- Prompt: Give back the records in their entirety, exactly.

[Study material Boundary: Start]

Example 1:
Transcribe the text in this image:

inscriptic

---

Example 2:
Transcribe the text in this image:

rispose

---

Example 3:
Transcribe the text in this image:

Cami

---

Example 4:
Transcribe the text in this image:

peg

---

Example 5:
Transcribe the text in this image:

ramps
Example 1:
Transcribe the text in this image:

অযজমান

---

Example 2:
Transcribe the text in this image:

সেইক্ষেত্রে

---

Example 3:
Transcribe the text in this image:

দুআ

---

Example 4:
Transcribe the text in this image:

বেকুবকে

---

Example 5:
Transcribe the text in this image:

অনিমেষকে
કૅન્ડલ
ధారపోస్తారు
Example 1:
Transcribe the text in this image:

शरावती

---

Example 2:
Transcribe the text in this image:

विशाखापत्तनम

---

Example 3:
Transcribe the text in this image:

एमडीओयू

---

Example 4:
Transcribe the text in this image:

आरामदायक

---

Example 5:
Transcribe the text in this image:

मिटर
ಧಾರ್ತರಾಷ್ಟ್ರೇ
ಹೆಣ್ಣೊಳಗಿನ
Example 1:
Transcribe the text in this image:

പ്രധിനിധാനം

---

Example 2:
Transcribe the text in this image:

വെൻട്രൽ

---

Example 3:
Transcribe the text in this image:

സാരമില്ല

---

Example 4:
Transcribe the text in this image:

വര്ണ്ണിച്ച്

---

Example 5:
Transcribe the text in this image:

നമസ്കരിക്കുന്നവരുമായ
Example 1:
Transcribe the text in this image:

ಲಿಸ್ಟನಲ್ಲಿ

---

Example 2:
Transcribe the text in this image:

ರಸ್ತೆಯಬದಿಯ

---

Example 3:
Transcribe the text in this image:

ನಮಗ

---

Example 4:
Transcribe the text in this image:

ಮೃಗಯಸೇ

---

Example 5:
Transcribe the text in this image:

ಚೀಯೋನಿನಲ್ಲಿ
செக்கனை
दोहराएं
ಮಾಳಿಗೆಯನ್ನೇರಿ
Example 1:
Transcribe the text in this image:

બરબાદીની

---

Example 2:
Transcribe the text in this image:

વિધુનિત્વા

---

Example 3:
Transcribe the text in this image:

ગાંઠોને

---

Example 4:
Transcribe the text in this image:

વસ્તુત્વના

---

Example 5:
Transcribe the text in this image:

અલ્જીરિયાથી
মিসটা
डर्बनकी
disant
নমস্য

[Study material Boundary: End]

- Written answer:
Example 1:
Transcribe the text in this image:

inscriptic

---

Example 2:
Transcribe the text in this image:

rispose

---

Example 3:
Transcribe the text in this image:

Cami

---

Example 4:
Transcribe the text in this image:

peg

---

Example 5:
Transcribe the text in this image:

ramps
Example 1:
Transcribe the text in this image:

অযজমান

---

Example 2:
Transcribe the text in this image:

সেইক্ষেত্রে

---

Example 3:
Transcribe the text in this image:

দুআ

---

Example 4:
Transcribe the text in this image:

বেকুবকে

---

Example 5:
Transcribe the text in this image:

অনিমেষকে
કૅન્ડલ
ధారపోస్తారు
Example 1:
Transcribe the text in this image:

शरावती

---

Example 2:
Transcribe the text in this image:

विशाखापत्तनम

---

Example 3:
Transcribe the text in this image:

एमडीओयू

---

Example 4:
Transcribe the text in this image:

आरामदायक

---

Example 5:
Transcribe the text in this image:

मिटर
ಧಾರ್ತರಾಷ್ಟ್ರೇ
ಹೆಣ್ಣೊಳಗಿನ
Example 1:
Transcribe the text in this image:

പ്രധിനിധാനം

---

Example 2:
Transcribe the text in this image:

വെൻട്രൽ

---

Example 3:
Transcribe the text in this image:

സാരമില്ല

---

Example 4:
Transcribe the text in this image:

വര്ണ്ണിച്ച്

---

Example 5:
Transcribe the text in this image:

നമസ്കരിക്കുന്നവരുമായ
Example 1:
Transcribe the text in this image:

ಲಿಸ್ಟನಲ್ಲಿ

---

Example 2:
Transcribe the text in this image:

ರಸ್ತೆಯಬದಿಯ

---

Example 3:
Transcribe the text in this image:

ನಮಗ

---

Example 4:
Transcribe the text in this image:

ಮೃಗಯಸೇ

---

Example 5:
Transcribe the text in this image:

ಚೀಯೋನಿನಲ್ಲಿ
செக்கனை
दोहराएं
ಮಾಳಿಗೆಯನ್ನೇರಿ
Example 1:
Transcribe the text in this image:

બરબાદીની

---

Example 2:
Transcribe the text in this image:

વિધુનિત્વા

---

Example 3:
Transcribe the text in this image:

ગાંઠોને

---

Example 4:
Transcribe the text in this image:

વસ્તુત્વના

---

Example 5:
Transcribe the text in this image:

અલ્જીરિયાથી
মিসটা
डर्बनकी
disant
নমস্য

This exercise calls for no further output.